■ Exercise
Convert the lines below into a numbered list, beginning with the line that contains "Page size: 1754x1241." and ending with the line that contains "picture [118, 169, 1123, 834]", both included. Omit any blank lines.

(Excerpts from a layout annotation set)
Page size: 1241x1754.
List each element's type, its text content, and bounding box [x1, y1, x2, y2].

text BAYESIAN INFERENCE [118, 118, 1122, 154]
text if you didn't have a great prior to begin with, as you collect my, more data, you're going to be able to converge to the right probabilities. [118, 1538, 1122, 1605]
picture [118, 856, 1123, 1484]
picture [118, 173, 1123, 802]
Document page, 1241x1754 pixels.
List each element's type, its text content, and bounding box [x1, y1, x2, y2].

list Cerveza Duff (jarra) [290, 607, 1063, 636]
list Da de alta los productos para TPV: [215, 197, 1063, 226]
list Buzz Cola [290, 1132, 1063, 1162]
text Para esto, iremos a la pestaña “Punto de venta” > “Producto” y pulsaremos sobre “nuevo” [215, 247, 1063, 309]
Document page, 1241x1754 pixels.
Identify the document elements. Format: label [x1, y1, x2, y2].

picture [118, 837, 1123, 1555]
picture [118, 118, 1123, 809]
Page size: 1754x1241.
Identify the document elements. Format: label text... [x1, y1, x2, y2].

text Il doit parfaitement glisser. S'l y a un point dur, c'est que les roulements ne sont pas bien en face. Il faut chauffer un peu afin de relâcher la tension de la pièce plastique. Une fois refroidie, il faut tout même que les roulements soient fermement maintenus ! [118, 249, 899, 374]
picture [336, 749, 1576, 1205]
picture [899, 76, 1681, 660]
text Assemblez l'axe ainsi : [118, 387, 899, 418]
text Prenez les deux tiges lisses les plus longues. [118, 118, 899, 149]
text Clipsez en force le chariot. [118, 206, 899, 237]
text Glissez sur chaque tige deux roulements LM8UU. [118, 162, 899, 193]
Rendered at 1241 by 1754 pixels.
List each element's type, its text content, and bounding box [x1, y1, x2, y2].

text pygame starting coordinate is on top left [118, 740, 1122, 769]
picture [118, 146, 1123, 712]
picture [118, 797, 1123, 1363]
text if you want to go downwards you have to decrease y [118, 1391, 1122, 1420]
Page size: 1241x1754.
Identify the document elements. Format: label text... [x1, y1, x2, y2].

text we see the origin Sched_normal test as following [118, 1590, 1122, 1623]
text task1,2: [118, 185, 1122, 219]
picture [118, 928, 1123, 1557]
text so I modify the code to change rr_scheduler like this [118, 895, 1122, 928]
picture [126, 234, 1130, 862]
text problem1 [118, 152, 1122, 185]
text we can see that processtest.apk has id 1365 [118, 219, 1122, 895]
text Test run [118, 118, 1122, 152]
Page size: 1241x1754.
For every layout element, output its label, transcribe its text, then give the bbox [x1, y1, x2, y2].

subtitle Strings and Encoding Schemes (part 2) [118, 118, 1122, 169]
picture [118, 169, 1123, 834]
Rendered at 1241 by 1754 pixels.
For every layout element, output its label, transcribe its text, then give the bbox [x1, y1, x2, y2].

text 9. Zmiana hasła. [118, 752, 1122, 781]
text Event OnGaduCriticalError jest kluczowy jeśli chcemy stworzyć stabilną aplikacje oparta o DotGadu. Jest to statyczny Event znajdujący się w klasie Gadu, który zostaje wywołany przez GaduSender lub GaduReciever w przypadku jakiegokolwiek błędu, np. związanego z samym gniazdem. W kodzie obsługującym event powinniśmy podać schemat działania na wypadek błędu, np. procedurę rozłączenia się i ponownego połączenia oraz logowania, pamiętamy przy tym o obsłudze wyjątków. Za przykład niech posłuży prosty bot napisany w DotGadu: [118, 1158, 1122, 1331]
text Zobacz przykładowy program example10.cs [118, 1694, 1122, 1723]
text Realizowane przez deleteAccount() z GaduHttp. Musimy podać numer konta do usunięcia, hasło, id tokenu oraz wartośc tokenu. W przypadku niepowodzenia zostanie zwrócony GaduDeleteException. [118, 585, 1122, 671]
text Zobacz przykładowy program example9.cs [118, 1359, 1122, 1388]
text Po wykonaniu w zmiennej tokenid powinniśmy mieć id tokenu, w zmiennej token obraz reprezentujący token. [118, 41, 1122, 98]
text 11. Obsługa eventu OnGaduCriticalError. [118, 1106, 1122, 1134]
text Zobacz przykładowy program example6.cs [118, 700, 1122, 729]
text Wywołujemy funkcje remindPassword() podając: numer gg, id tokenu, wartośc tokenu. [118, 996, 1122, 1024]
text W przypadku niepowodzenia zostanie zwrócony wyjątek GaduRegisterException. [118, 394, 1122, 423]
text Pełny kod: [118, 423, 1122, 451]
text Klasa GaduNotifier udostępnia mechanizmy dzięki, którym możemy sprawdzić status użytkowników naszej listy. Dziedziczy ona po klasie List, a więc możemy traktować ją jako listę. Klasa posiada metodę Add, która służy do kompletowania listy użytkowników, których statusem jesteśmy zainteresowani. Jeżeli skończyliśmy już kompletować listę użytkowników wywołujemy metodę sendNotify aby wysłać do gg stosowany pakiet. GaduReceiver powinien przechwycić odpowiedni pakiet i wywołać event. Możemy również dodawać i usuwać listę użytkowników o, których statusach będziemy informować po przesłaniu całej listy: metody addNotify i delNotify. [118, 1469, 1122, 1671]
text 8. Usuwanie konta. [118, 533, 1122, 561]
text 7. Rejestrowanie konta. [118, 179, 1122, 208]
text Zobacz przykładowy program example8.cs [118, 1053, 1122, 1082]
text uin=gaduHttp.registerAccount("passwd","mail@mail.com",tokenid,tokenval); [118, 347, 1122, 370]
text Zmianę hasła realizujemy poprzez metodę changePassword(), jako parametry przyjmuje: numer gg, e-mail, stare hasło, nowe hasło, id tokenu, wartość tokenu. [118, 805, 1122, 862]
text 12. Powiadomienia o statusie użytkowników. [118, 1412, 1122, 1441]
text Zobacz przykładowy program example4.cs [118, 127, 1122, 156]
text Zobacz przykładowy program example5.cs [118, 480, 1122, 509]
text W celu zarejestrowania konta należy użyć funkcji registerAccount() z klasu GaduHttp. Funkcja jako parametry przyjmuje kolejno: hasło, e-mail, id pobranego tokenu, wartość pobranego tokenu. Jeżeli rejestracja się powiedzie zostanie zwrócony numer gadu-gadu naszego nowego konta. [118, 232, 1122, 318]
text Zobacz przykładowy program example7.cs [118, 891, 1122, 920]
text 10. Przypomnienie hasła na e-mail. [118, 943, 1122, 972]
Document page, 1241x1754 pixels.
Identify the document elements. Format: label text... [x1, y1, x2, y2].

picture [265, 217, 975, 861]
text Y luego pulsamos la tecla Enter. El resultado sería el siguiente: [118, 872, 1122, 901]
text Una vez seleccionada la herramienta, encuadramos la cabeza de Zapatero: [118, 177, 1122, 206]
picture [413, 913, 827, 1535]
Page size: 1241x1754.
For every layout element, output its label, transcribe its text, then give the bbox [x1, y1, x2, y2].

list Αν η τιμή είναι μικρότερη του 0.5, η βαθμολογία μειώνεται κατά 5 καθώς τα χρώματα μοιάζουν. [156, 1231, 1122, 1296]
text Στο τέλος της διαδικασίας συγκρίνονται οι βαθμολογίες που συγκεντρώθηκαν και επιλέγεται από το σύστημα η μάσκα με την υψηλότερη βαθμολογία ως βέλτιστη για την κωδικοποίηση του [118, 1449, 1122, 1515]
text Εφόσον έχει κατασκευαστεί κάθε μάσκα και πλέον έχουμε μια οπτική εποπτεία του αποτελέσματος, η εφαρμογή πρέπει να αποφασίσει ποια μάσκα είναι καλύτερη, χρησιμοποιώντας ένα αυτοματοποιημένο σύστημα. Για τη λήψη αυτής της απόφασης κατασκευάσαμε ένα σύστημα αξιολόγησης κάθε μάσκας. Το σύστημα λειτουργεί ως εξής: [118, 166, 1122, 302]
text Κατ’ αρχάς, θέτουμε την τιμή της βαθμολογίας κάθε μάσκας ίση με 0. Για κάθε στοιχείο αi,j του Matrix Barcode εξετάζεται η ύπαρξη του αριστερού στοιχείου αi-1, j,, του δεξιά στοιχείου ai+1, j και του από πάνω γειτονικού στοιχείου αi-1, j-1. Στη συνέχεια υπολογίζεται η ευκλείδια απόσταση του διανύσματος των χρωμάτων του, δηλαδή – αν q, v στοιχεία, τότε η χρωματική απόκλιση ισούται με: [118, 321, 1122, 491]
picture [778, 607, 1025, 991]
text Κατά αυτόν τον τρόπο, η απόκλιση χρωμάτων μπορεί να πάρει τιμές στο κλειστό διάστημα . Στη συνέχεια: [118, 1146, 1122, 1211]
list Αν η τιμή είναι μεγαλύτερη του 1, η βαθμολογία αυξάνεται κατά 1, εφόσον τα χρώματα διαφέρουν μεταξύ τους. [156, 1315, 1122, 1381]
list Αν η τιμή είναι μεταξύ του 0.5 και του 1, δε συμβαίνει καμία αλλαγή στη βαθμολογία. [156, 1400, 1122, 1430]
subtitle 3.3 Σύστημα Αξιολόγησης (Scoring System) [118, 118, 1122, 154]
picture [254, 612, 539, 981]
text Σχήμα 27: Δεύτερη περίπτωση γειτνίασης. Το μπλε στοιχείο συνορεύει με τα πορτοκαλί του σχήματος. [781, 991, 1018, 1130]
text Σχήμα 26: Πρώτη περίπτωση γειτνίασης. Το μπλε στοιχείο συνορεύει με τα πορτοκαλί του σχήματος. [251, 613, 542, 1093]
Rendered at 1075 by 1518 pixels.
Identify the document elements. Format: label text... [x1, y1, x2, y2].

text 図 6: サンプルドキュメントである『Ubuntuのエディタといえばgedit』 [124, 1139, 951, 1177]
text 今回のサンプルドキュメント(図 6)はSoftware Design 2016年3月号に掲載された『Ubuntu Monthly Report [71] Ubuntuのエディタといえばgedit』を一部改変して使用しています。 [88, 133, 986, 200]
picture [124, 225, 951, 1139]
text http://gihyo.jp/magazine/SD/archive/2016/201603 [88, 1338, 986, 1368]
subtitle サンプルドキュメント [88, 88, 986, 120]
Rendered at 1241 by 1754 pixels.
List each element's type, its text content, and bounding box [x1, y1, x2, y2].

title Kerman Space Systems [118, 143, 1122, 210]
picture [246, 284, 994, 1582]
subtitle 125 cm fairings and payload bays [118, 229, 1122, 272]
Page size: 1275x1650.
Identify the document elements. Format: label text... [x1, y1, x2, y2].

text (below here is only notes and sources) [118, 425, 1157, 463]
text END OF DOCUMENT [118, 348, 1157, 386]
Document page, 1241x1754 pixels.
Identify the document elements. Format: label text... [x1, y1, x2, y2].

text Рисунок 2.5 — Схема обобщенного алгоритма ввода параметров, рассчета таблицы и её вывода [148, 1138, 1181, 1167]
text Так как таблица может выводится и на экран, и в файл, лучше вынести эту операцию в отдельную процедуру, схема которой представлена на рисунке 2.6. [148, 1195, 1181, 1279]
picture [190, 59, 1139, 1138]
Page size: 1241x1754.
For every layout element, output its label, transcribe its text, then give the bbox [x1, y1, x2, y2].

■ Exercise response
1. Page size: 1754x1241.
2. Identify the document elements. Format: label text... [x1, y1, x2, y2].
3. text Il doit parfaitement glisser. S'l y a un point dur, c'est que les roulements ne sont pas bien en face. Il faut chauffer un peu afin de relâcher la tension de la pièce plastique. Une fois refroidie, il faut tout même que les roulements soient fermement maintenus ! [118, 249, 899, 374]
4. picture [336, 749, 1576, 1205]
5. picture [899, 76, 1681, 660]
6. text Assemblez l'axe ainsi : [118, 387, 899, 418]
7. text Prenez les deux tiges lisses les plus longues. [118, 118, 899, 149]
8. text Clipsez en force le chariot. [118, 206, 899, 237]
9. text Glissez sur chaque tige deux roulements LM8UU. [118, 162, 899, 193]
10. Rendered at 1241 by 1754 pixels.
11. List each element's type, its text content, and bounding box [x1, y1, x2, y2].
12. text pygame starting coordinate is on top left [118, 740, 1122, 769]
13. picture [118, 146, 1123, 712]
14. picture [118, 797, 1123, 1363]
15. text if you want to go downwards you have to decrease y [118, 1391, 1122, 1420]
16. Page size: 1241x1754.
17. Identify the document elements. Format: label text... [x1, y1, x2, y2].
18. text we see the origin Sched_normal test as following [118, 1590, 1122, 1623]
19. text task1,2: [118, 185, 1122, 219]
20. picture [118, 928, 1123, 1557]
21. text so I modify the code to change rr_scheduler like this [118, 895, 1122, 928]
22. picture [126, 234, 1130, 862]
23. text problem1 [118, 152, 1122, 185]
24. text we can see that processtest.apk has id 1365 [118, 219, 1122, 895]
25. text Test run [118, 118, 1122, 152]
26. Page size: 1241x1754.
27. For every layout element, output its label, transcribe its text, then give the bbox [x1, y1, x2, y2].
28. subtitle Strings and Encoding Schemes (part 2) [118, 118, 1122, 169]
29. picture [118, 169, 1123, 834]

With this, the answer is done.